00:15:16.340 Now let me share some examples of the parameters I changed, which helped improve performance. These include HEAP_SLOTS, HEAP_LIMIT, and HEAP_GROWTH parameters that I adjusted during my testing for the production environment.
00:15:52.240 Through benchmarks, I was able to compare the response times before and after the parameter changes. After adjusting, it was evident that my application experienced faster performance with notably reduced garbage collection times.

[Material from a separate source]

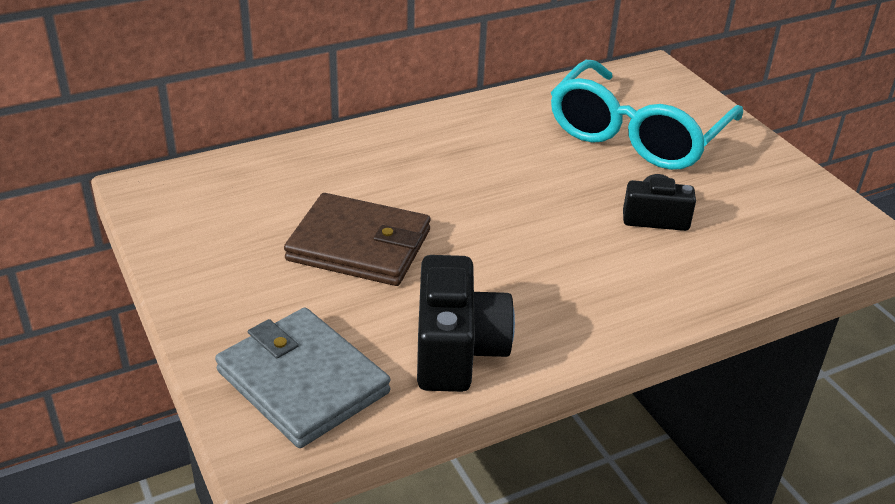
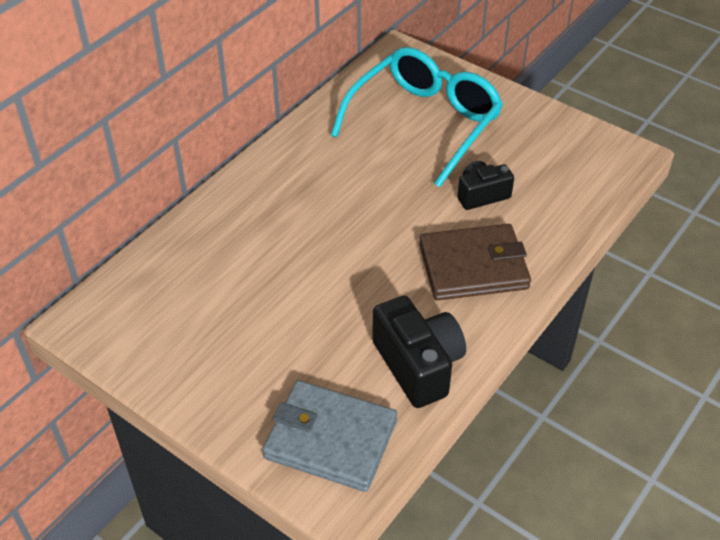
camera: 25 degrees left, 10 degrees up
brown wallet [284,193,431,286] -> brown wallet moved to [419,224,531,301]
turquoise glasses [551,60,743,170] -> turquoise glasses turned 150 degrees counterclockwise [331,47,503,187]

00:16:12.400 When looking at the metrics, I noticed a drastic reduction in the time my application spent in garbage collection after making the parameter adjustments. It seemed like a considerable improvement in response time, especially in high-load scenarios.
00:16:34.080 In my final tests, going from Ruby 2.0 to 2.1 improved the average GC duration from 80ms to 20ms per transaction, demonstrating the effectiveness of parameter tuning in real-world applications.
00:18:10.240 With that said, I have covered transaction metrics and how essential it is to monitor your applications in production. Having robust monitoring tools allows you to spot issues early and adjust your parameters accordingly.
00:18:49.570 I appreciate your attention, and if you have any questions, feel free to ask. Yes, changing GC parameters may lead to an increase in memory usage, as I found that allocating more memory allowed the GC to run less frequently in some scenarios. It’s a trade-off between memory allocation and time efficiency, but it’s important to find the right balance.
00:20:30.500 In conclusion, I hope this presentation has provided you with insights into tweaking Ruby GC parameters and how this can lead to significant improvements in performance. Thank you all for your time!